In [None]:
!pip install transformers torch sentence-transformers pdfplumber python-docx spacy yake
!python -m spacy download en_core_web_sm

In [None]:
import pdfplumber
import docx
import spacy
import yake
from transformers import T5Tokenizer, T5ForConditionalGeneration, BartForConditionalGeneration, BartTokenizer, PegasusForConditionalGeneration, PegasusTokenizer
import torch
from google.colab import files
from sentence_transformers import SentenceTransformer

# Load spaCy model
nlp = spacy.load("en_core_web_sm")


In [None]:
def extract_text_from_pdf(pdf_path):
    """Extract text from a PDF file."""
    text = ""
    with pdfplumber.open(pdf_path) as pdf:
        for page in pdf.pages:
            extracted_text = page.extract_text()
            if extracted_text:
                text += extracted_text + "\n"
    return text

def extract_text_from_docx(docx_path):
    """Extract text from a DOCX file."""
    doc = docx.Document(docx_path)
    return "\n".join([para.text for para in doc.paragraphs])

def get_text_from_file():
    """Upload and extract text from a file."""
    uploaded = files.upload()
    for filename in uploaded.keys():
        ext = filename.split(".")[-1]
        if ext == "pdf":
            return extract_text_from_pdf(filename)
        elif ext == "docx":
            return extract_text_from_docx(filename)
        elif ext == "txt":
            with open(filename, "r", encoding="utf-8") as file:
                return file.read()
        else:
            return "Unsupported file format!"

In [None]:
def extractive_summary(text, num_sentences=5):
    """Extract key sentences using spaCy for sentence tokenization."""
    doc = nlp(text)
    sentences = [sent.text.strip() for sent in doc.sents]

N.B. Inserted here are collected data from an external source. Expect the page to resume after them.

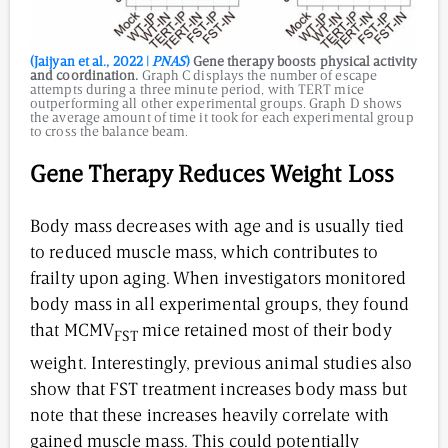
(Jaijyan et al., 2022 |
PNAS
)
Gene therapy boosts physical activity
and coordination.
Graph C displays the number of escape
attempts during a three minute period, with TERT mice
outperforming all other experimental groups. Graph D shows
the average amount of time it took for each experimental group
to cross the balance beam.
Gene Therapy Reduces Weight Loss
Body mass decreases with age and is usually tied
to reduced muscle mass, which contributes to
frailty upon aging. When investigators monitored
body mass in all experimental groups, they found
that MCMV
mice retained most of their body
FST
weight. Interestingly, previous animal studies also
show that FST treatment increases body mass but
note that these increases heavily correlate with
gained muscle mass. This could potentially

    # Select the first `num_sentences` as key points
    return sentences[:num_sentences]

In [None]:
def extract_keywords(text, num_keywords=5):
    """Extract important keywords using YAKE!"""
    kw_extractor = yake.KeywordExtractor(top=num_keywords, stopwords=None)
    keywords = kw_extractor.extract_keywords(text)
    return [kw[0] for kw in keywords]

In [None]:
def classify_document(text):
    """Classify document type (Legal, Technical, Academic, General)."""
    categories = {
        "legal": ["court", "law", "agreement", "contract", "policy"],
        "technical": ["AI", "algorithm", "data", "software", "engineering"],
        "academic": ["research", "study", "university", "experiment", "paper"],
        "general": ["news", "blog", "report", "story", "review"]
    }

    doc = nlp(text.lower())
    word_counts = {category: sum(1 for token in doc if token.text in words) for category, words in categories.items()}
    predicted_category = max(word_counts, key=word_counts.get)

    return predicted_category.capitalize()

In [None]:
# Load Tokenizers and Models
t5_tokenizer = T5Tokenizer.from_pretrained("t5-small")
t5_model = T5ForConditionalGeneration.from_pretrained("t5-small")

bart_tokenizer = BartTokenizer.from_pretrained("facebook/bart-large-cnn")
bart_model = BartForConditionalGeneration.from_pretrained("facebook/bart-large-cnn")

pegasus_tokenizer = PegasusTokenizer.from_pretrained("google/pegasus-xsum")
pegasus_model = PegasusForConditionalGeneration.from_pretrained("google/pegasus-xsum")

In [None]:
def abstractive_summary(text, model, tokenizer, max_length=150):
    """Generate an abstractive summary using a Transformer model."""
    input_text = "summarize: " + text
    input_ids = tokenizer.encode(input_text, return_tensors="pt", truncation=True)

    output_ids = model.generate(input_ids, max_length=max_length, num_beams=5, early_stopping=True)
    summary = tokenizer.decode(output_ids[0], skip_special_tokens=True)

    return summary

In [None]:
def single_sentence_explanation(text):
    """Generate a one-sentence explanation using BART."""
    input_text = "summarize: " + text
    input_ids = bart_tokenizer.encode(input_text, return_tensors="pt", truncation=True)

    output_ids = bart_model.generate(input_ids, max_length=30, num_beams=5, early_stopping=True)
    explanation = bart_tokenizer.decode(output_ids[0], skip_special_tokens=True)

    return explanation

In [None]:
def generate_summary(text, num_extractive=5):
    """Generate key points, a paragraph summary, one-sentence explanation, and keywords."""
    # Step 1: Extract key points
    key_points = extractive_summary(text, num_extractive)
    extracted_text = " ".join(key_points)

    # Step 2: Generate paragraph summary (T5 + PEGASUS)
    t5_summary = abstractive_summary(extracted_text, t5_model, t5_tokenizer)
    pegasus_summary = abstractive_summary(extracted_text, pegasus_model, pegasus_tokenizer)

    # Merge T5 and PEGASUS summaries
    final_paragraph_summary = t5_summary + " " + pegasus_summary

    # Step 3: Generate single-sentence explanation using BART
    explanation = single_sentence_explanation(extracted_text)

    # Step 4: Extract keywords
    keywords = extract_keywords(text, num_keywords=5)

    # Step 5: Classify document type
    document_type = classify_document(text)

    return key_points, final_paragraph_summary, explanation, keywords, document_type

In [None]:
choice = input("Choose input method: \n1. Enter text manually\n2. Upload a document (PDF, DOCX, TXT)\nEnter 1 or 2: ")

text = ""

if choice == "1":
    text = input("Enter the text to summarize:\n")

elif choice == "2":
    text = get_text_from_file()

if text:
    key_points, paragraph_summary, explanation, keywords, document_type = generate_summary(text)

    print("\nDocument Type: ", document_type)
    print("\nKeywords: ", ", ".join(keywords))
    print("\nKeypoints of this document:\n")
    for idx, sentence in enumerate(key_points, 1):
        print(f"{idx}. {sentence}")

    print("\nSummary of what is written in the document:\n")
    print(paragraph_summary)

    print("\nExplanation in a single sentence:\n")
    print(explanation)